La Culture des Palmiers

Arrosage et Paillage des palmiers

Arrosage et Paillage des palmiers

Arrosage

Un arrosage abondant durant la période végétative, de Mars à Octobre sous nos climats, est véritablement la clé du succès de toute tentative de culture des palmiers.

Si beaucoup d’espèces de palmiers rustiques supportent bien la sècheresse passagère avec l’âge (Phoenix, Brahea, Sabal, Nannorrhops…), toutes les espèces, sans exception, demandent de copieux arrosages en période chaude. Quel que soit votre moyen d’arroser, du tuyau au système automatisé en passant par le bon vieil arrosoir, vos palmiers se porteront toujours mieux, pousseront plus vite et auront plus bel aspect si vous leur apportez un supplément d’eau.

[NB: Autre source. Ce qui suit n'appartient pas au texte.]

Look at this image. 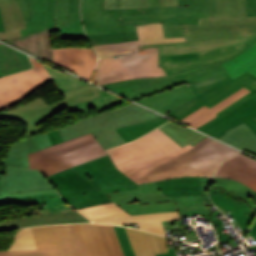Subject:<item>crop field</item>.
<instances>
[{"label":"crop field","mask_w":256,"mask_h":256,"mask_svg":"<svg viewBox=\"0 0 256 256\" xmlns=\"http://www.w3.org/2000/svg\"><path fill=\"white\" fill-rule=\"evenodd\" d=\"M53 192H56L55 189H54V188H50V189H44V190L27 191V192H22V193L10 194V193L6 190L5 174H0V198H5V197H17V196H27V195L44 194V193H53Z\"/></svg>","instance_id":"47"},{"label":"crop field","mask_w":256,"mask_h":256,"mask_svg":"<svg viewBox=\"0 0 256 256\" xmlns=\"http://www.w3.org/2000/svg\"><path fill=\"white\" fill-rule=\"evenodd\" d=\"M139 190L107 194L130 215L179 211L180 215L200 214L210 221L212 213L202 200L200 177H182L138 185Z\"/></svg>","instance_id":"3"},{"label":"crop field","mask_w":256,"mask_h":256,"mask_svg":"<svg viewBox=\"0 0 256 256\" xmlns=\"http://www.w3.org/2000/svg\"><path fill=\"white\" fill-rule=\"evenodd\" d=\"M159 128L163 130L167 135H169L182 147L188 143H190L193 146L197 142L206 137L198 132L185 128L172 121Z\"/></svg>","instance_id":"37"},{"label":"crop field","mask_w":256,"mask_h":256,"mask_svg":"<svg viewBox=\"0 0 256 256\" xmlns=\"http://www.w3.org/2000/svg\"><path fill=\"white\" fill-rule=\"evenodd\" d=\"M216 177L232 178L256 190V161L240 154L226 160L219 168Z\"/></svg>","instance_id":"20"},{"label":"crop field","mask_w":256,"mask_h":256,"mask_svg":"<svg viewBox=\"0 0 256 256\" xmlns=\"http://www.w3.org/2000/svg\"><path fill=\"white\" fill-rule=\"evenodd\" d=\"M0 31H4V29H3V23H2L1 13H0Z\"/></svg>","instance_id":"63"},{"label":"crop field","mask_w":256,"mask_h":256,"mask_svg":"<svg viewBox=\"0 0 256 256\" xmlns=\"http://www.w3.org/2000/svg\"><path fill=\"white\" fill-rule=\"evenodd\" d=\"M12 1H15V0H0V5L10 3Z\"/></svg>","instance_id":"62"},{"label":"crop field","mask_w":256,"mask_h":256,"mask_svg":"<svg viewBox=\"0 0 256 256\" xmlns=\"http://www.w3.org/2000/svg\"><path fill=\"white\" fill-rule=\"evenodd\" d=\"M31 67L28 56L0 45V68L4 75L26 70Z\"/></svg>","instance_id":"33"},{"label":"crop field","mask_w":256,"mask_h":256,"mask_svg":"<svg viewBox=\"0 0 256 256\" xmlns=\"http://www.w3.org/2000/svg\"><path fill=\"white\" fill-rule=\"evenodd\" d=\"M36 81H40V78L38 77L34 69L2 77L0 78V92Z\"/></svg>","instance_id":"42"},{"label":"crop field","mask_w":256,"mask_h":256,"mask_svg":"<svg viewBox=\"0 0 256 256\" xmlns=\"http://www.w3.org/2000/svg\"><path fill=\"white\" fill-rule=\"evenodd\" d=\"M149 7L160 6L159 0H148Z\"/></svg>","instance_id":"60"},{"label":"crop field","mask_w":256,"mask_h":256,"mask_svg":"<svg viewBox=\"0 0 256 256\" xmlns=\"http://www.w3.org/2000/svg\"><path fill=\"white\" fill-rule=\"evenodd\" d=\"M255 43L256 36L244 44L207 52L159 56L158 67H162L167 75L192 68L203 67L233 58Z\"/></svg>","instance_id":"13"},{"label":"crop field","mask_w":256,"mask_h":256,"mask_svg":"<svg viewBox=\"0 0 256 256\" xmlns=\"http://www.w3.org/2000/svg\"><path fill=\"white\" fill-rule=\"evenodd\" d=\"M90 222L78 212L58 213L51 215H39L29 218L15 219L0 222V230L13 229L26 226L52 224V223H76Z\"/></svg>","instance_id":"28"},{"label":"crop field","mask_w":256,"mask_h":256,"mask_svg":"<svg viewBox=\"0 0 256 256\" xmlns=\"http://www.w3.org/2000/svg\"><path fill=\"white\" fill-rule=\"evenodd\" d=\"M137 28L139 41L93 46L98 57L102 58L120 53L138 51V45L185 41L184 38L164 39L162 23L137 26Z\"/></svg>","instance_id":"16"},{"label":"crop field","mask_w":256,"mask_h":256,"mask_svg":"<svg viewBox=\"0 0 256 256\" xmlns=\"http://www.w3.org/2000/svg\"><path fill=\"white\" fill-rule=\"evenodd\" d=\"M222 224H224V223L221 221V219H219V220L213 222V225H214L215 228H216V232H217V234L219 235L220 240L225 239L224 234H223L222 231L220 230V229H223V228H224V226H223Z\"/></svg>","instance_id":"56"},{"label":"crop field","mask_w":256,"mask_h":256,"mask_svg":"<svg viewBox=\"0 0 256 256\" xmlns=\"http://www.w3.org/2000/svg\"><path fill=\"white\" fill-rule=\"evenodd\" d=\"M5 32H0V40L6 42L21 37L19 29L26 28L16 1L0 6Z\"/></svg>","instance_id":"30"},{"label":"crop field","mask_w":256,"mask_h":256,"mask_svg":"<svg viewBox=\"0 0 256 256\" xmlns=\"http://www.w3.org/2000/svg\"><path fill=\"white\" fill-rule=\"evenodd\" d=\"M18 6L21 10V13L23 15L24 21H30L32 20V12L30 7V1L29 0H17Z\"/></svg>","instance_id":"50"},{"label":"crop field","mask_w":256,"mask_h":256,"mask_svg":"<svg viewBox=\"0 0 256 256\" xmlns=\"http://www.w3.org/2000/svg\"><path fill=\"white\" fill-rule=\"evenodd\" d=\"M147 0H105L104 9L144 8Z\"/></svg>","instance_id":"46"},{"label":"crop field","mask_w":256,"mask_h":256,"mask_svg":"<svg viewBox=\"0 0 256 256\" xmlns=\"http://www.w3.org/2000/svg\"><path fill=\"white\" fill-rule=\"evenodd\" d=\"M156 256H177V255L175 253V249L171 248V249H169V253L159 254V255H156Z\"/></svg>","instance_id":"59"},{"label":"crop field","mask_w":256,"mask_h":256,"mask_svg":"<svg viewBox=\"0 0 256 256\" xmlns=\"http://www.w3.org/2000/svg\"><path fill=\"white\" fill-rule=\"evenodd\" d=\"M239 38L193 42L187 45L160 47V55L207 51L247 42L256 35V27L238 26Z\"/></svg>","instance_id":"19"},{"label":"crop field","mask_w":256,"mask_h":256,"mask_svg":"<svg viewBox=\"0 0 256 256\" xmlns=\"http://www.w3.org/2000/svg\"><path fill=\"white\" fill-rule=\"evenodd\" d=\"M47 4V28L50 31L59 30L61 39L69 38H86L83 27L81 25L79 14H74V26H63L55 28V7L56 0H46Z\"/></svg>","instance_id":"34"},{"label":"crop field","mask_w":256,"mask_h":256,"mask_svg":"<svg viewBox=\"0 0 256 256\" xmlns=\"http://www.w3.org/2000/svg\"><path fill=\"white\" fill-rule=\"evenodd\" d=\"M107 152L116 168L137 184L181 176L212 177L220 162L240 153L208 137L182 148L159 128Z\"/></svg>","instance_id":"1"},{"label":"crop field","mask_w":256,"mask_h":256,"mask_svg":"<svg viewBox=\"0 0 256 256\" xmlns=\"http://www.w3.org/2000/svg\"><path fill=\"white\" fill-rule=\"evenodd\" d=\"M72 169L106 193L138 189L136 183L114 168L109 155L77 165Z\"/></svg>","instance_id":"14"},{"label":"crop field","mask_w":256,"mask_h":256,"mask_svg":"<svg viewBox=\"0 0 256 256\" xmlns=\"http://www.w3.org/2000/svg\"><path fill=\"white\" fill-rule=\"evenodd\" d=\"M47 251L51 256H108L95 224L24 228L9 249V253Z\"/></svg>","instance_id":"4"},{"label":"crop field","mask_w":256,"mask_h":256,"mask_svg":"<svg viewBox=\"0 0 256 256\" xmlns=\"http://www.w3.org/2000/svg\"><path fill=\"white\" fill-rule=\"evenodd\" d=\"M243 86L251 92L217 113V118L197 128L199 130L212 123L213 121L219 119L233 108L247 100L249 97L256 94V76L248 71L233 79L228 73H226L211 79L204 80L195 85H191L190 88L197 98L175 109L167 115L180 120L203 105L210 108L211 106L218 104L220 101L236 92ZM254 120L256 121V118H254Z\"/></svg>","instance_id":"6"},{"label":"crop field","mask_w":256,"mask_h":256,"mask_svg":"<svg viewBox=\"0 0 256 256\" xmlns=\"http://www.w3.org/2000/svg\"><path fill=\"white\" fill-rule=\"evenodd\" d=\"M167 121L169 120L160 116L128 127L116 129V131L126 142H129L150 132Z\"/></svg>","instance_id":"38"},{"label":"crop field","mask_w":256,"mask_h":256,"mask_svg":"<svg viewBox=\"0 0 256 256\" xmlns=\"http://www.w3.org/2000/svg\"><path fill=\"white\" fill-rule=\"evenodd\" d=\"M51 145L47 133H43L11 145L6 155V159L0 161V163L29 168L27 153L38 151Z\"/></svg>","instance_id":"24"},{"label":"crop field","mask_w":256,"mask_h":256,"mask_svg":"<svg viewBox=\"0 0 256 256\" xmlns=\"http://www.w3.org/2000/svg\"><path fill=\"white\" fill-rule=\"evenodd\" d=\"M67 2L68 0H57L56 27L67 25Z\"/></svg>","instance_id":"48"},{"label":"crop field","mask_w":256,"mask_h":256,"mask_svg":"<svg viewBox=\"0 0 256 256\" xmlns=\"http://www.w3.org/2000/svg\"><path fill=\"white\" fill-rule=\"evenodd\" d=\"M73 13H79V0H69L68 25H73Z\"/></svg>","instance_id":"51"},{"label":"crop field","mask_w":256,"mask_h":256,"mask_svg":"<svg viewBox=\"0 0 256 256\" xmlns=\"http://www.w3.org/2000/svg\"><path fill=\"white\" fill-rule=\"evenodd\" d=\"M6 117L5 112L0 113V118Z\"/></svg>","instance_id":"64"},{"label":"crop field","mask_w":256,"mask_h":256,"mask_svg":"<svg viewBox=\"0 0 256 256\" xmlns=\"http://www.w3.org/2000/svg\"><path fill=\"white\" fill-rule=\"evenodd\" d=\"M210 197L221 208L230 211L228 214L238 220L242 231H246L252 220V211L248 204L234 194L219 189H210Z\"/></svg>","instance_id":"21"},{"label":"crop field","mask_w":256,"mask_h":256,"mask_svg":"<svg viewBox=\"0 0 256 256\" xmlns=\"http://www.w3.org/2000/svg\"><path fill=\"white\" fill-rule=\"evenodd\" d=\"M247 92H249L246 88H242L236 93L232 94L222 102H220L218 105L208 109L205 106L195 111L193 114L188 115L184 119L180 120L188 125H191L195 128L201 126L202 124L206 123L207 121L217 117L215 115L216 112L222 110L223 108L227 107L243 95H245ZM194 128V129H195Z\"/></svg>","instance_id":"31"},{"label":"crop field","mask_w":256,"mask_h":256,"mask_svg":"<svg viewBox=\"0 0 256 256\" xmlns=\"http://www.w3.org/2000/svg\"><path fill=\"white\" fill-rule=\"evenodd\" d=\"M161 6H166V5H178L177 0H160Z\"/></svg>","instance_id":"57"},{"label":"crop field","mask_w":256,"mask_h":256,"mask_svg":"<svg viewBox=\"0 0 256 256\" xmlns=\"http://www.w3.org/2000/svg\"><path fill=\"white\" fill-rule=\"evenodd\" d=\"M158 47L146 48L139 53L102 58L96 68L95 81L102 85L115 81L166 75L157 68Z\"/></svg>","instance_id":"8"},{"label":"crop field","mask_w":256,"mask_h":256,"mask_svg":"<svg viewBox=\"0 0 256 256\" xmlns=\"http://www.w3.org/2000/svg\"><path fill=\"white\" fill-rule=\"evenodd\" d=\"M212 178H205V177H201V182H202V196L204 199V202L206 204H212L209 197H208V186L210 184Z\"/></svg>","instance_id":"52"},{"label":"crop field","mask_w":256,"mask_h":256,"mask_svg":"<svg viewBox=\"0 0 256 256\" xmlns=\"http://www.w3.org/2000/svg\"><path fill=\"white\" fill-rule=\"evenodd\" d=\"M15 203L20 204H51V203H65L58 193L53 194H44V195H35V196H27V197H18L14 198Z\"/></svg>","instance_id":"45"},{"label":"crop field","mask_w":256,"mask_h":256,"mask_svg":"<svg viewBox=\"0 0 256 256\" xmlns=\"http://www.w3.org/2000/svg\"><path fill=\"white\" fill-rule=\"evenodd\" d=\"M63 99L51 105H47L41 97L32 100L17 109L6 111L8 119H16L24 122L27 127V137L42 132L40 126L36 124L45 121L53 116L57 111L74 104L83 103L95 99L98 96L110 95L91 85L77 88L62 93Z\"/></svg>","instance_id":"9"},{"label":"crop field","mask_w":256,"mask_h":256,"mask_svg":"<svg viewBox=\"0 0 256 256\" xmlns=\"http://www.w3.org/2000/svg\"><path fill=\"white\" fill-rule=\"evenodd\" d=\"M254 117H256V95L201 130L219 138L226 134L224 131L244 122L256 133V122L252 119Z\"/></svg>","instance_id":"18"},{"label":"crop field","mask_w":256,"mask_h":256,"mask_svg":"<svg viewBox=\"0 0 256 256\" xmlns=\"http://www.w3.org/2000/svg\"><path fill=\"white\" fill-rule=\"evenodd\" d=\"M226 133V135L219 139L256 154V134L244 123L226 131Z\"/></svg>","instance_id":"32"},{"label":"crop field","mask_w":256,"mask_h":256,"mask_svg":"<svg viewBox=\"0 0 256 256\" xmlns=\"http://www.w3.org/2000/svg\"><path fill=\"white\" fill-rule=\"evenodd\" d=\"M178 1L179 6L103 10L104 0H82V21L87 35L132 31L136 25L163 22L165 38L184 37L183 24H197L198 17H205L204 0Z\"/></svg>","instance_id":"2"},{"label":"crop field","mask_w":256,"mask_h":256,"mask_svg":"<svg viewBox=\"0 0 256 256\" xmlns=\"http://www.w3.org/2000/svg\"><path fill=\"white\" fill-rule=\"evenodd\" d=\"M221 64L233 78L247 70L256 75V44L239 56Z\"/></svg>","instance_id":"35"},{"label":"crop field","mask_w":256,"mask_h":256,"mask_svg":"<svg viewBox=\"0 0 256 256\" xmlns=\"http://www.w3.org/2000/svg\"><path fill=\"white\" fill-rule=\"evenodd\" d=\"M223 73H226V70L220 63H218L178 74L156 77L155 80L143 78L138 80L115 82L102 86L134 100L185 81L191 85Z\"/></svg>","instance_id":"10"},{"label":"crop field","mask_w":256,"mask_h":256,"mask_svg":"<svg viewBox=\"0 0 256 256\" xmlns=\"http://www.w3.org/2000/svg\"><path fill=\"white\" fill-rule=\"evenodd\" d=\"M205 8L198 24L256 26V16L246 17L245 0H205Z\"/></svg>","instance_id":"15"},{"label":"crop field","mask_w":256,"mask_h":256,"mask_svg":"<svg viewBox=\"0 0 256 256\" xmlns=\"http://www.w3.org/2000/svg\"><path fill=\"white\" fill-rule=\"evenodd\" d=\"M247 16L256 15V0H246Z\"/></svg>","instance_id":"55"},{"label":"crop field","mask_w":256,"mask_h":256,"mask_svg":"<svg viewBox=\"0 0 256 256\" xmlns=\"http://www.w3.org/2000/svg\"><path fill=\"white\" fill-rule=\"evenodd\" d=\"M0 256H50V253H21V254H8V250L0 251Z\"/></svg>","instance_id":"53"},{"label":"crop field","mask_w":256,"mask_h":256,"mask_svg":"<svg viewBox=\"0 0 256 256\" xmlns=\"http://www.w3.org/2000/svg\"><path fill=\"white\" fill-rule=\"evenodd\" d=\"M53 52L57 65L74 71L90 80L97 64V57L92 48H61L53 49Z\"/></svg>","instance_id":"17"},{"label":"crop field","mask_w":256,"mask_h":256,"mask_svg":"<svg viewBox=\"0 0 256 256\" xmlns=\"http://www.w3.org/2000/svg\"><path fill=\"white\" fill-rule=\"evenodd\" d=\"M48 180L66 202L76 209L111 202L104 192L96 189L71 168L48 177Z\"/></svg>","instance_id":"12"},{"label":"crop field","mask_w":256,"mask_h":256,"mask_svg":"<svg viewBox=\"0 0 256 256\" xmlns=\"http://www.w3.org/2000/svg\"><path fill=\"white\" fill-rule=\"evenodd\" d=\"M92 45L138 40L137 31L88 36Z\"/></svg>","instance_id":"44"},{"label":"crop field","mask_w":256,"mask_h":256,"mask_svg":"<svg viewBox=\"0 0 256 256\" xmlns=\"http://www.w3.org/2000/svg\"><path fill=\"white\" fill-rule=\"evenodd\" d=\"M31 7L33 21L25 23L27 29L20 30L23 36L46 28L45 0H31Z\"/></svg>","instance_id":"39"},{"label":"crop field","mask_w":256,"mask_h":256,"mask_svg":"<svg viewBox=\"0 0 256 256\" xmlns=\"http://www.w3.org/2000/svg\"><path fill=\"white\" fill-rule=\"evenodd\" d=\"M47 133L50 137L52 144H58L60 142H63V139L60 136V134L58 133L57 129L48 131Z\"/></svg>","instance_id":"54"},{"label":"crop field","mask_w":256,"mask_h":256,"mask_svg":"<svg viewBox=\"0 0 256 256\" xmlns=\"http://www.w3.org/2000/svg\"><path fill=\"white\" fill-rule=\"evenodd\" d=\"M6 184L10 193L52 187L38 171L9 166H6Z\"/></svg>","instance_id":"23"},{"label":"crop field","mask_w":256,"mask_h":256,"mask_svg":"<svg viewBox=\"0 0 256 256\" xmlns=\"http://www.w3.org/2000/svg\"><path fill=\"white\" fill-rule=\"evenodd\" d=\"M210 188H219V189L227 190L236 194L251 206L253 210V217L255 216L256 192L254 190L250 189L249 187L235 180L225 179V178H216V177H214Z\"/></svg>","instance_id":"36"},{"label":"crop field","mask_w":256,"mask_h":256,"mask_svg":"<svg viewBox=\"0 0 256 256\" xmlns=\"http://www.w3.org/2000/svg\"><path fill=\"white\" fill-rule=\"evenodd\" d=\"M118 235L119 242L124 250L125 256H135L132 248L130 246V243L128 241L126 231L124 227H117L114 226Z\"/></svg>","instance_id":"49"},{"label":"crop field","mask_w":256,"mask_h":256,"mask_svg":"<svg viewBox=\"0 0 256 256\" xmlns=\"http://www.w3.org/2000/svg\"><path fill=\"white\" fill-rule=\"evenodd\" d=\"M250 234L253 235L256 239V221H255V223H254V225H253V227L250 231Z\"/></svg>","instance_id":"61"},{"label":"crop field","mask_w":256,"mask_h":256,"mask_svg":"<svg viewBox=\"0 0 256 256\" xmlns=\"http://www.w3.org/2000/svg\"><path fill=\"white\" fill-rule=\"evenodd\" d=\"M97 227L109 256H124L114 227L111 225H97Z\"/></svg>","instance_id":"43"},{"label":"crop field","mask_w":256,"mask_h":256,"mask_svg":"<svg viewBox=\"0 0 256 256\" xmlns=\"http://www.w3.org/2000/svg\"><path fill=\"white\" fill-rule=\"evenodd\" d=\"M194 98L195 95L186 84L138 102L165 114Z\"/></svg>","instance_id":"22"},{"label":"crop field","mask_w":256,"mask_h":256,"mask_svg":"<svg viewBox=\"0 0 256 256\" xmlns=\"http://www.w3.org/2000/svg\"><path fill=\"white\" fill-rule=\"evenodd\" d=\"M30 60L34 65L35 71L37 72L42 81L0 93V110L16 104L18 101L30 94L32 91L52 79L46 72L40 61L31 57Z\"/></svg>","instance_id":"29"},{"label":"crop field","mask_w":256,"mask_h":256,"mask_svg":"<svg viewBox=\"0 0 256 256\" xmlns=\"http://www.w3.org/2000/svg\"><path fill=\"white\" fill-rule=\"evenodd\" d=\"M1 76H3V75H2V73H1V71H0V77H1Z\"/></svg>","instance_id":"65"},{"label":"crop field","mask_w":256,"mask_h":256,"mask_svg":"<svg viewBox=\"0 0 256 256\" xmlns=\"http://www.w3.org/2000/svg\"><path fill=\"white\" fill-rule=\"evenodd\" d=\"M41 63L43 64L47 72L50 74V76L54 79L55 84L58 90L60 91V93L88 84L69 74H66L60 70H57L43 62Z\"/></svg>","instance_id":"41"},{"label":"crop field","mask_w":256,"mask_h":256,"mask_svg":"<svg viewBox=\"0 0 256 256\" xmlns=\"http://www.w3.org/2000/svg\"><path fill=\"white\" fill-rule=\"evenodd\" d=\"M160 116L133 103L121 106L58 129L64 141L90 132L105 149L125 143L114 130Z\"/></svg>","instance_id":"5"},{"label":"crop field","mask_w":256,"mask_h":256,"mask_svg":"<svg viewBox=\"0 0 256 256\" xmlns=\"http://www.w3.org/2000/svg\"><path fill=\"white\" fill-rule=\"evenodd\" d=\"M7 43L55 64L49 29L18 38Z\"/></svg>","instance_id":"27"},{"label":"crop field","mask_w":256,"mask_h":256,"mask_svg":"<svg viewBox=\"0 0 256 256\" xmlns=\"http://www.w3.org/2000/svg\"><path fill=\"white\" fill-rule=\"evenodd\" d=\"M0 173H5V166L0 168ZM14 202L13 198L0 199V204Z\"/></svg>","instance_id":"58"},{"label":"crop field","mask_w":256,"mask_h":256,"mask_svg":"<svg viewBox=\"0 0 256 256\" xmlns=\"http://www.w3.org/2000/svg\"><path fill=\"white\" fill-rule=\"evenodd\" d=\"M122 103H126L124 100L114 96H104V97H98L94 101H90L87 103L79 104V105H74L70 108H68L69 112H75V111H80L83 110L86 116L91 115V112L89 109L94 108L96 112H99L101 110L107 109L109 107L119 105Z\"/></svg>","instance_id":"40"},{"label":"crop field","mask_w":256,"mask_h":256,"mask_svg":"<svg viewBox=\"0 0 256 256\" xmlns=\"http://www.w3.org/2000/svg\"><path fill=\"white\" fill-rule=\"evenodd\" d=\"M79 211L95 223L116 225L137 223L139 229L163 235H165V232L161 221L180 219L178 212L130 216L115 203L93 206Z\"/></svg>","instance_id":"11"},{"label":"crop field","mask_w":256,"mask_h":256,"mask_svg":"<svg viewBox=\"0 0 256 256\" xmlns=\"http://www.w3.org/2000/svg\"><path fill=\"white\" fill-rule=\"evenodd\" d=\"M126 231L136 256H155L168 252L164 237L131 228H126Z\"/></svg>","instance_id":"26"},{"label":"crop field","mask_w":256,"mask_h":256,"mask_svg":"<svg viewBox=\"0 0 256 256\" xmlns=\"http://www.w3.org/2000/svg\"><path fill=\"white\" fill-rule=\"evenodd\" d=\"M186 42L156 44L143 47L186 44L192 41L233 38L237 36V26L184 25Z\"/></svg>","instance_id":"25"},{"label":"crop field","mask_w":256,"mask_h":256,"mask_svg":"<svg viewBox=\"0 0 256 256\" xmlns=\"http://www.w3.org/2000/svg\"><path fill=\"white\" fill-rule=\"evenodd\" d=\"M103 155H106V152L90 133L39 152L30 153L28 157L30 169H39L47 177Z\"/></svg>","instance_id":"7"}]
</instances>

Arrosez tout autour du stipe sur un diamètre d’un mètre ou plus, pour alimenter en eau les nombreuses racines adventives qui se développent tout au long de la vie d’un palmier. Un paillage épais apporté autour du stipe durant les premières années de culture est vivement conseillé pour un bon enracinement de votre palmier.

Paillage

Le vieil adage « un  binage vaut deux arrosages » devrait également s’appliquer au paillage… ! C’est, avec l’arrosage, l’un des facteurs les plus importants de la culture des palmiers.

L’idée est d’appliquer, sur un diamètre variant avec la grosseur du stipe du palmier, une couche épaisse de matériaux qui maintiendra le sol suffisamment frais et humide pour favoriser l’émission de nouvelles racines. Il facilite l’arrosage, l’eau pénétrant directement dans le sol sans ruisseler tout autour du pied.

On peut utiliser beaucoup de matériaux, pourvu qu’ils ne dénaturent pas trop le paysage.
Pour les matières non organiques, le gravier, les cailloux, la roche volcanique ou les galets forment un paillage souvent esthétique et inaltérable.
L’écorce de pin, les copeaux de bois, la paille, les résidus de tonte (séchés) sont également des matériaux efficaces pour le paillage, mais étant organiques, ils finissent par se décomposer au sol et doivent être régulièrement remplacés.